School of Biological Sciences, University of East Anglia, Norwich, NR4 7TJ, UK.
School of Chemistry, University of East Anglia, Norwich, NR4 7TJ, UK.
Chemistry. 2018 Dec 3;24(67):17677-17680. doi: 10.1002/chem.201804169. Epub 2018 Nov 6.

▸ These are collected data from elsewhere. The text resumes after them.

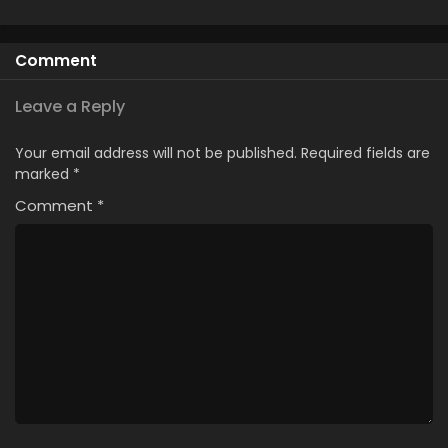
Season
Hajimemashita
Comment
Leave a Reply
Your email address will not be published.
Required fields are
marked
*
Comment
*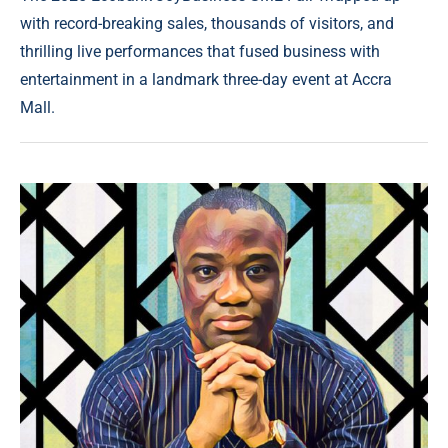
with record-breaking sales, thousands of visitors, and
thrilling live performances that fused business with
entertainment in a landmark three-day event at Accra
Mall.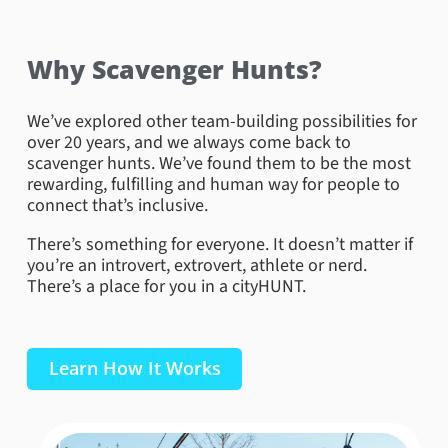
Why Scavenger Hunts?
We’ve explored other team-building possibilities for
over 20 years, and we always come back to
scavenger hunts. We’ve found them to be the most
rewarding, fulfilling and human way for people to
connect that’s inclusive.
There’s something for everyone. It doesn’t matter if
you’re an introvert, extrovert, athlete or nerd.
There’s a place for you in a cityHUNT.
Learn How It Works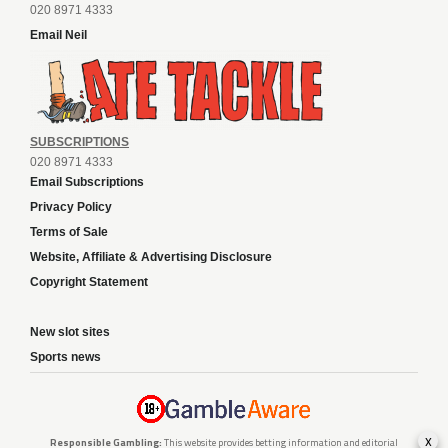
020 8971 4333
Email Neil
SUBSCRIPTIONS
020 8971 4333
Email Subscriptions
Privacy Policy
Terms of Sale
Website, Affiliate & Advertising Disclosure
Copyright Statement
New slot sites
Sports news
x
Responsible Gambling:
This website provides betting information and editorial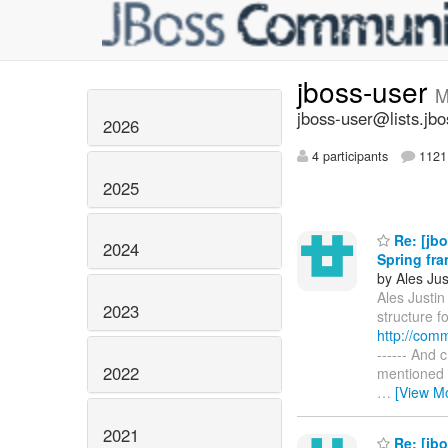
jboss-user
M
jboss-user@lists.jbo
2026
4 participants
1121 
2025
Re: [jbo
2024
Spring fr
by Ales Jus
Ales Justin 
2023
structure f
http://com
------ And 
2022
mentioned i
…
[View M
2021
Re: [jbo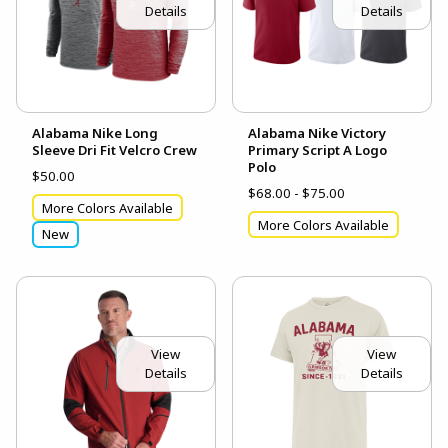
Details
Details
Alabama Nike Long
Alabama Nike Victory
Sleeve Dri Fit Velcro Crew
Primary Script A Logo
Polo
$50.00
$68.00 - $75.00
More Colors Available
More Colors Available
New
View
View
Details
Details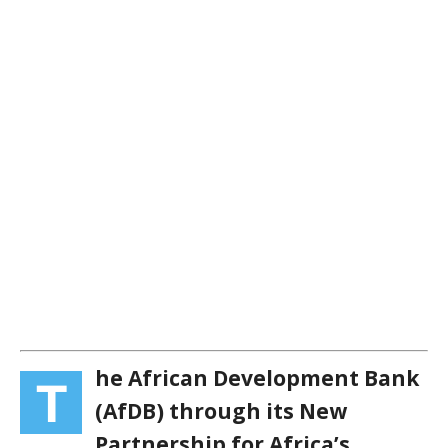
he African Development Bank
T
(AfDB) through its New
Partnership for Africa’s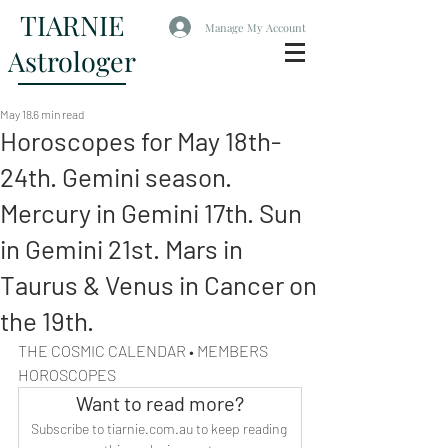
TIARNIE
Manage My Account
Astrologer
May 18
6 min read
Horoscopes for May 18th-
24th. Gemini season.
Mercury in Gemini 17th. Sun
in Gemini 21st. Mars in
Taurus & Venus in Cancer on
the 19th.
THE COSMIC CALENDAR • MEMBERS 
HOROSCOPES
Want to read more?
Subscribe to tiarnie.com.au to keep reading 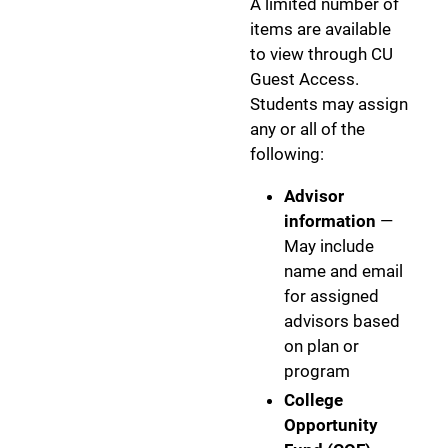
A limited number of
items are available
to view through CU
Guest Access.
Students may assign
any or all of the
following:
Advisor
information
—
May include
name and email
for assigned
advisors based
on plan or
program
College
Opportunity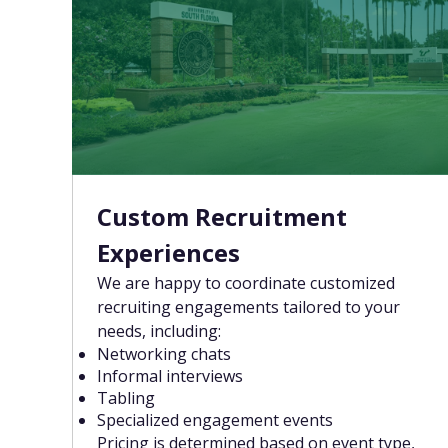
Custom Recruitment
Experiences
We are happy to coordinate customized
recruiting engagements tailored to your
needs, including:
Networking chats
Informal interviews
Tabling
Specialized engagement events
Pricing is determined based on event type,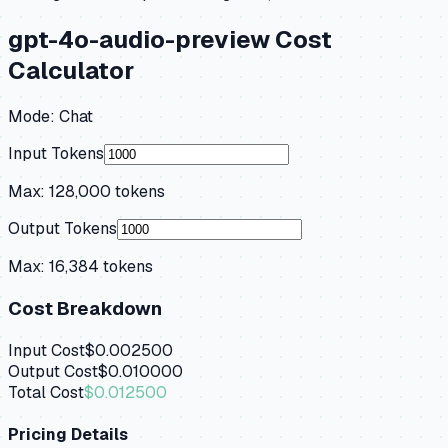
gpt-4o-audio-preview
Cost
Calculator
Mode:
Chat
Input Tokens
Max:
128,000
tokens
Output Tokens
Max:
16,384
tokens
Cost Breakdown
Input Cost
$0.002500
Output Cost
$0.010000
Total Cost
$0.012500
Pricing Details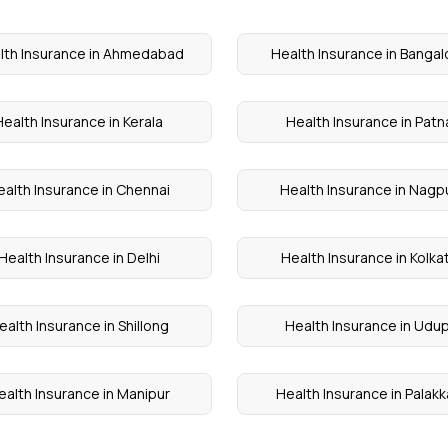
lth Insurance in Ahmedabad
Health Insurance in Bangal
Health Insurance in Kerala
Health Insurance in Patn
ealth Insurance in Chennai
Health Insurance in Nagp
Health Insurance in Delhi
Health Insurance in Kolka
ealth Insurance in Shillong
Health Insurance in Udup
ealth Insurance in Manipur
Health Insurance in Palak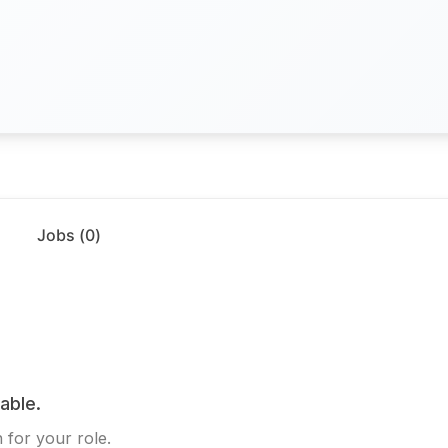
Jobs (
0
)
lable.
 for your role.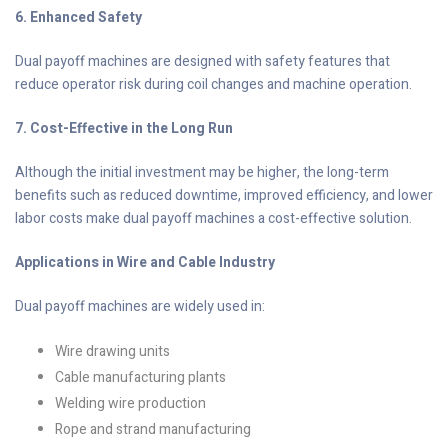
6. Enhanced Safety
Dual payoff machines are designed with safety features that
reduce operator risk during coil changes and machine operation.
7. Cost-Effective in the Long Run
Although the initial investment may be higher, the long-term
benefits such as reduced downtime, improved efficiency, and lower
labor costs make dual payoff machines a cost-effective solution.
Applications in Wire and Cable Industry
Dual payoff machines are widely used in:
Wire drawing units
Cable manufacturing plants
Welding wire production
Rope and strand manufacturing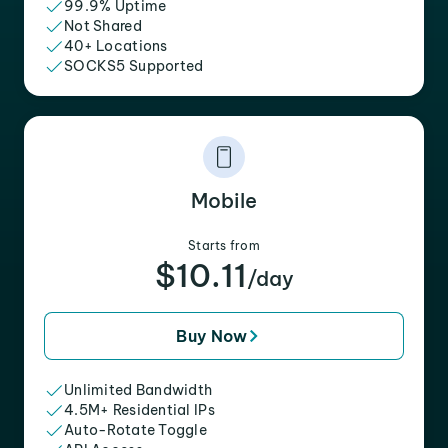
99.9% Uptime
Not Shared
40+ Locations
SOCKS5 Supported
Mobile
Starts from
$10.11
/day
Buy Now
Unlimited Bandwidth
4.5M+ Residential IPs
Auto-Rotate Toggle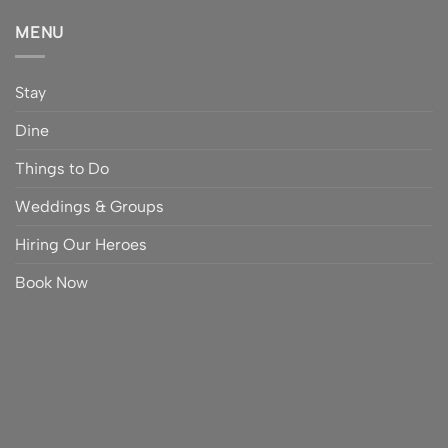
MENU
Stay
Dine
Things to Do
Weddings & Groups
Hiring Our Heroes
Book Now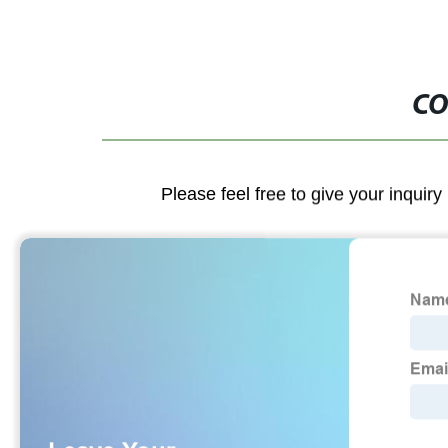
CO
Please feel free to give your inquiry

We have screened small molecule libraries specifically for inhibitors that target WWP2, an E3 ubiquitin ligase associated with tumour outgrowth and spread. Selected hits demonstrated dose-dependent WWP2 inhibition, low micromolar IC50 values, and inhibition of PTEN substrate-specific ubiquitination. Binding to WWP2 was confirmed by ligand-based NMR spectroscopy. Furthermore, we used a combination of STD NMR, the recently developed DEEP-STD NMR approach, and docking calculations, to propose for the first time an NMR-validated 3D molecular model of a WWP2-inhibitor complex. These first generation WWP2 inhibitors provide a molecular framework for informing organic synthetic approaches to improve activity and selectivity.
我们已经专门筛选了小分子文库,以寻找针对 WW P2 的抑制剂,WW P2 是一种与肿瘤生长和扩散相关的 E3 泛素连接酶。选定的化合物显示出剂量依赖性的 WW P2 抑制作用,低微摩尔 IC50 值,并抑制 PTEN 底物特异性泛素化。通过基于配体的 NMR 光谱学证实了与 WW P2 的结合。此外,我们还结合使用 STD NMR、最近开发的 DEEP-STD NMR 方法和对接计算,首次提出了 WW P2-抑制剂复合物的 NMR 验证的三维分子模型。这些第一代 WW P2 抑制剂为提供了一个分子框架,用于指导有机合成方法的改进,以提高活性和选择性。